# Reading passage
◇ ◇ ◇ ◇
When an entire population is unknown, the characteristics of the population are studied using samples in inferential statistics. If the data used in data analysis is too big to handle, we can collect some samples of the big data to reduce the time and cost of data processing. In addition, sampling can also be applicable for exploratory data analysis by extracting only some data to identify the characteristics of the entire data. A suitable sampling method in big data analysis is to extract a sample that sufficiently represents the whole data and has similar characteristics. There are various sampling methods, but only two basic ones are widely used in big data analysis.

Simple random sampling extracts a sample so that all data in the whole data set have the same probability of being selected as a sample. Both with replacement sampling and without replacement sampling can be applied, but in reality, almost all sampling is done without replacement. We can use a random number table to ensure that each data in the population has the same probability of being selected as a sample. A random number table is a table in which numbers from 0 to 9 are scattered without regularity or bias, and most programming languages ​​provide it as a function. Stratified sampling is a method of dividing the entire data set into an appropriate number of homogeneous strata and extracting a fixed-size sample from each strata. For example, suppose you are interested in the average wage in a population of men and women. In that case, you can divide the population into two strata, men and women, and extract a sample from each strata using simple random sampling to estimate the overall average wage. In this stratified sampling method, making the data in each stratum as homogeneous as possible is good. In this case, the variance of the estimated value is smaller than in simple random sampling.

Reducing variable size using principle component analysis

When there are many variables, analyzing all of them can cause various complicated problems. In such cases, if you create a small number of new variables using the correlations of the variables, the analysis becomes more straightforward, and you can also find new relationships between the variables. Principal component analysis uses the covariance matrix or correlation matrix of the variables to find a new small number of variables. New variables, called principal components, are found by a linear combination of the existing variables, so they are not correlated.

Assume that a random vector \(\boldsymbol X = (X_1 , X_2 , ... , X_m )\) has a mean vector \(\boldsymbol \mu\) and a covariance matrix \(\boldsymbol \Sigma\). The diagonal elements of \(\boldsymbol \Sigma\) are the variances \(\sigma_1^2 , \sigma_2^2 , ... , \sigma_m^2 \) of each random variable. Let the eigenvalues ​​of the covariance matrix \(\boldsymbol \Sigma\) be \(\lambda_1 , \lambda_2 , ... , \lambda_m \), which are arranged in descending order of magnitude, and let the eigenvectors corresponding to each eigenvalue be \(\boldsymbol e_1 ,\boldsymbol e_2 , ... , \boldsymbol e_m \). If \(\boldsymbol E\) is a \(m \times m\) matrix with these eigenvectors as columns such as \( \boldsymbol E = [ \boldsymbol e_1 , \boldsymbol e_2 , ... , \boldsymbol e_m ]\), the linear transformation \(\boldsymbol {Y = EX } \) creates new variables \(\boldsymbol Y = (Y_1 , Y_2 , ... , Y_m )\), which are called principal components. The principal component \(Y_j \) is a linear combination of \( X_1 , X_2 , ... , X_m \) with coefficients of the eigenvectors.
◇ ◇ ◇ ◇
# Data drawn from a collection

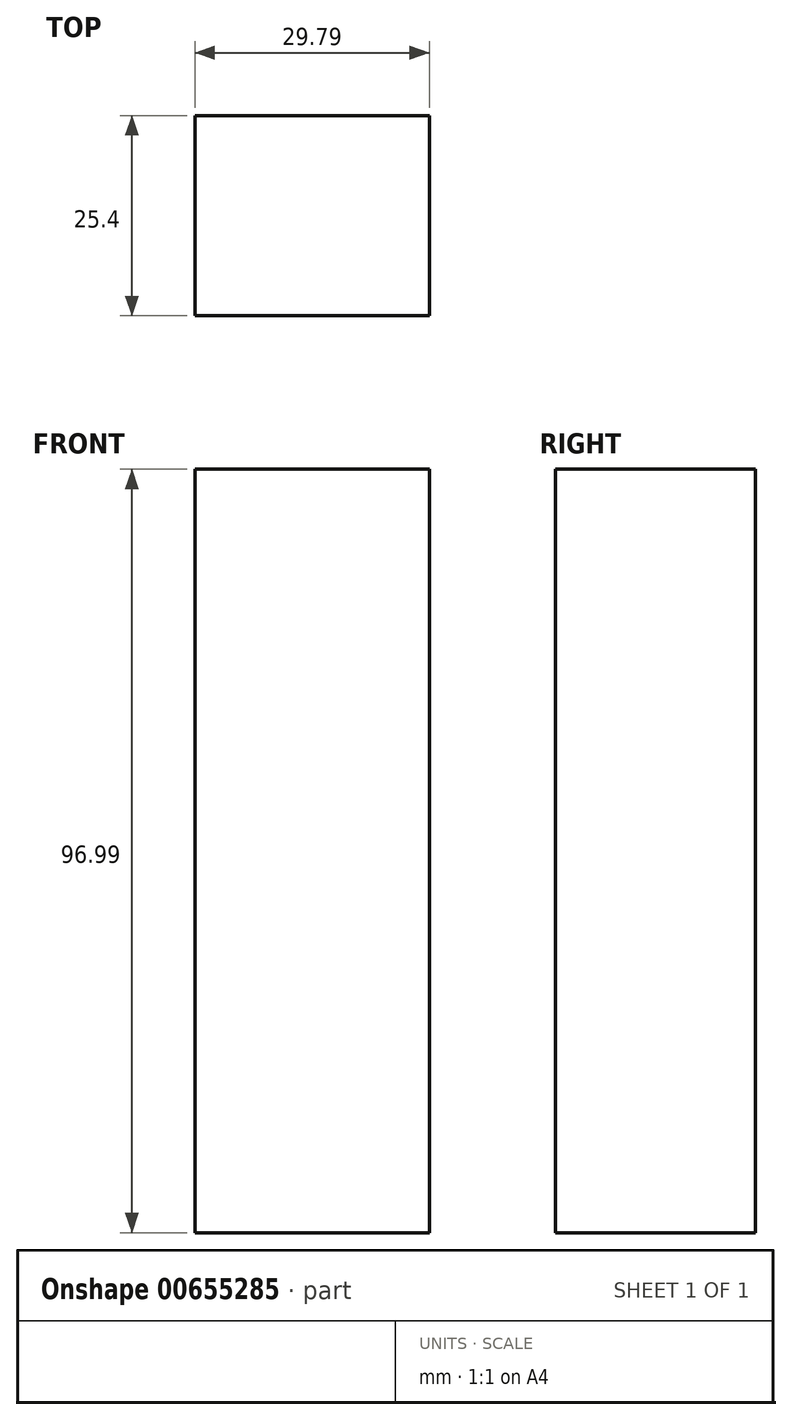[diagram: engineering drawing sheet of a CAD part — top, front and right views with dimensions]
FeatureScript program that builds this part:
annotation { "Feature Type Name" : "Feature", "Feature Type Description" : "" }
export const myFeature = defineFeature(function(context is Context, id is Id, definition is map)
    precondition{}
    {
        {
            var Q0;
            Q0=qCreatedBy(makeId("Front.planeOp"),FACE);
            var sketch = newSketch(context, id + "F0", { "sketchPlane" : qUnion([Q0])});
            skLineSegment(sketch, "E0", {"start": v(0, 0) * mm, "end": v(0, 54.83) * mm});
            skLineSegment(sketch, "E1", {"start": v(0, 54.83) * mm, "end": v(-29.79, 54.83) * mm});
            skLineSegment(sketch, "E2", {"start": v(-29.79, 54.83) * mm, "end": v(-29.79, -42.16) * mm});
            skLineSegment(sketch, "E3", {"start": v(-29.79, -42.16) * mm, "end": v(0, -42.16) * mm});
            skLineSegment(sketch, "E4", {"start": v(0, -42.16) * mm, "end": v(0, 0) * mm});
            skSolve(sketch);
        }
        {
            var Q0;
            Q0=makeQuery(id+"F0.imprint","IMPRINT",FACE,{"disambiguationData":[TD([[makeQuery(id+"F0.imprint","IMPRINT",EDGE,{"derivedFrom":sQuery(id+"F0.wireOp",EDGE,"E0")}),1.0]])]});
            extrude(context, id + "F1", {"entities" : qUnion([Q0]), "depth" : 25.4 * mm, "offsetDistance" : 25.4 * mm});
        }
    });
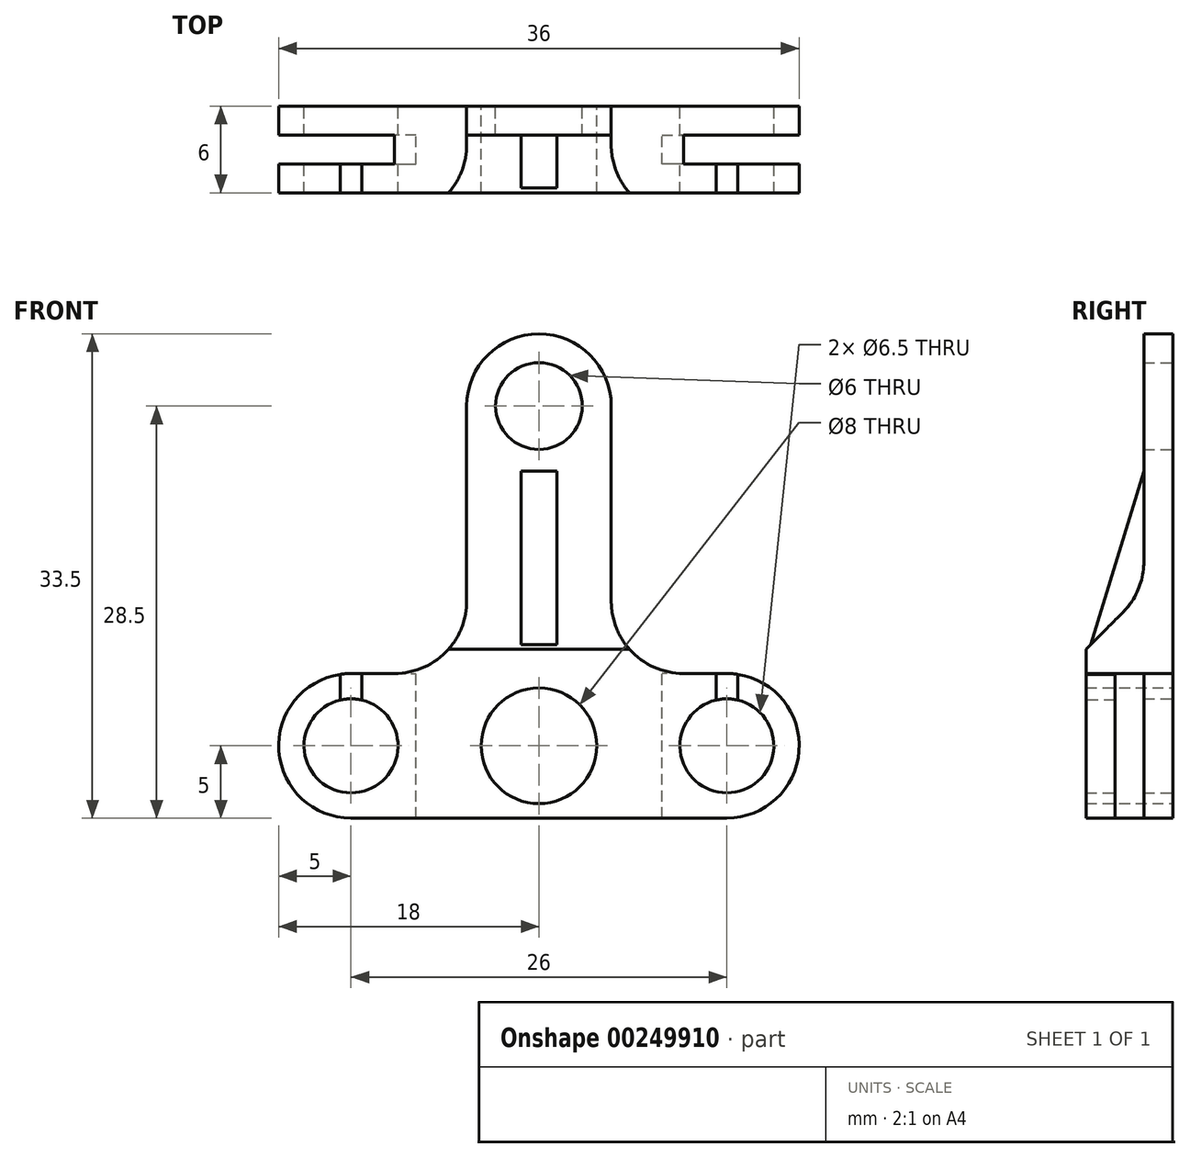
◇ ◇ ◇ ◇
# Required work
Answer these questions from the sampling passage.
(a) According to the passage, how is almost all sampling done in reality?
(b) In the average wage example, into which two strata is the population divided?
(c) What does principal component analysis use to find a new small number of variables?
Answer using only the sampling passage, not the listing.

# The result
(a) Without replacement.
(b) Men and women.
(c) The covariance matrix or correlation matrix of the variables.